Protein imunitas Aph1, yang merupakan enzim yang menghidrolisis produk (p)ppApp, memiliki antara 43% dan 57% identitas (Tabel 2 ). Di sisi lain, persentase identitas protein imunitas IapK turun menjadi 35–38% (Tabel 2 ) dan mungkin mencerminkan adaptasi IapK terhadap toksin yang sesuai, mengingat cara kerjanya melalui interaksi protein-protein dan penyumbatan situs aktif. Hasil hibrida dua bakteri kami menyoroti ortogonalitas ini. Namun, pengaturan eksperimental kami dalam uji netralisasi toksisitas mengungkapkan sedikit fleksibilitas dengan IapK pmv , yang memberikan perlindungan terhadap toksin Apk2-snu . Apakah pengamatan ini mencerminkan sejarah evolusi? M. haemolytica dan P. multocida cukup jauh di pohon filogenetik bakteri dari S. pneumoniae , orang dapat berhipotesis bahwa elemen profag berpindah dari satu galur ke galur lain melalui transfer gen horizontal. Walaupun sulit untuk memahami bahwa elemen prophage diperoleh melalui transduksi karena spesifisitas fage terhadap spesies bakteri, strain Streptococcus dan Pasteurella secara alami kompeten dan terkenal karena kapasitasnya untuk memperoleh DNA asing melalui transformasi.
Tabel 2. Persentase identitas antara domain toksin Apk2 dan kekebalan IapK dan Aph1 berdasarkan penyelarasan urutan protein Omega Clustal.

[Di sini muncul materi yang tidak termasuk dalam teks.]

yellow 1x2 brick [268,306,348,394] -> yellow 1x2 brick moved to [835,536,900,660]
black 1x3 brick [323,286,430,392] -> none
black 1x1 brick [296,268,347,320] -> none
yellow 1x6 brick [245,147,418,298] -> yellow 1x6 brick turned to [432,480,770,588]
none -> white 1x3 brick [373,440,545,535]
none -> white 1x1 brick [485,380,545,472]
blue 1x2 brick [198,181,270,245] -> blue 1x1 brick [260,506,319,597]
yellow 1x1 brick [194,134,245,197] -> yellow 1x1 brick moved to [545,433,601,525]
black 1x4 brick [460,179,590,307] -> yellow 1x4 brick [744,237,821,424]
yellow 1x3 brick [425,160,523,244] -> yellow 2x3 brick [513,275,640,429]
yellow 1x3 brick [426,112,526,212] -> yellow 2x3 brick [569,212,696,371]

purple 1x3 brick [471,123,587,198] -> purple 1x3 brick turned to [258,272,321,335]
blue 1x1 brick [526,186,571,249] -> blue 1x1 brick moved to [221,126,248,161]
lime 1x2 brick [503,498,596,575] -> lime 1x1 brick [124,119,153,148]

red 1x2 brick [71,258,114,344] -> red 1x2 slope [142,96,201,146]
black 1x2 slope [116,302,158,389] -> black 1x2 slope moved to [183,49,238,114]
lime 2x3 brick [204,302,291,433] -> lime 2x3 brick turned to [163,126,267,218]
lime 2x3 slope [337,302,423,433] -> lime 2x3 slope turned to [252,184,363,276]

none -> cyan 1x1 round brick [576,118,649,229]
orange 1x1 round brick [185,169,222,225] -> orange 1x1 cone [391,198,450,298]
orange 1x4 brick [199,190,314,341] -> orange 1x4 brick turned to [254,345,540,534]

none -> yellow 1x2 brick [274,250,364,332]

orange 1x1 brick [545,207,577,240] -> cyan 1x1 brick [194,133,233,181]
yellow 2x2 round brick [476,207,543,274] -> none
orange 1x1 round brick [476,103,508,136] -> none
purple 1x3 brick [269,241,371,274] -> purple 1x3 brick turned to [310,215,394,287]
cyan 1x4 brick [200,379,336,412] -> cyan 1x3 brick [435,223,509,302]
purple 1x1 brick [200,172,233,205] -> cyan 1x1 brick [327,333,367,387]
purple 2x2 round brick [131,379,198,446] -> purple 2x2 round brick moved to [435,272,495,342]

Patut dicatat bahwa spesies bakteri ini menempati saluran pernapasan atas. Namun, Mannheimia dan Pasteurella berkontribusi terhadap penyakit pernapasan sapi [ [ 20 ] ] sementara S. pneumoniae adalah patogen oportunistik saluran pernapasan atas yang menyebabkan infeksi pada manusia [ [ 21 ] ]. Infeksi pernapasan manusia yang disebabkan oleh Pasteurella relatif jarang, tetapi beberapa kasus dilaporkan pada pasien dengan penyakit paru kronis [ [ 20 ] ] dan bakteri dari genus Streptococcus terdapat dalam mikrobiota bakteri saluran pernapasan sapi [ [ 22 ] ]. Akan menarik untuk menguraikan pertukaran dinamis materi genetik, dan terutama elemen profag, antara strain bakteri di habitat alaminya dan untuk memahami peran fisiologis profag ini dan toksin polimorfik MuF.
Kesimpulan
Sebagai kesimpulan, penelitian ini memperluas pemahaman kita tentang toksin polimorfik dengan aktivitas adenosine 3′-pyrophosphokinase (Apk) dengan menganalisis dua anggota baru dari keluarga Apk2. Integritas/stabilitas mereka harus diperhitungkan saat membandingkan aktivitas/toksisitas mereka pada host heterolog E. coli . Dua jenis protein imunitas dapat menangkal toksisitas mereka, baik melalui interaksi protein-protein dengan toksin atau dengan menghidrolisis produk dan dengan demikian memulihkan kumpulan ATP. Meskipun sangat mirip dengan protein RSH, konversi aktivitas (p)ppApp sintetase mereka menjadi (p)ppGpp sintetase tidaklah mudah dan, jika memungkinkan, akan memerlukan analisis lebih lanjut. Peran fisiologis dari toksin polimorfik ini masih harus ditetapkan.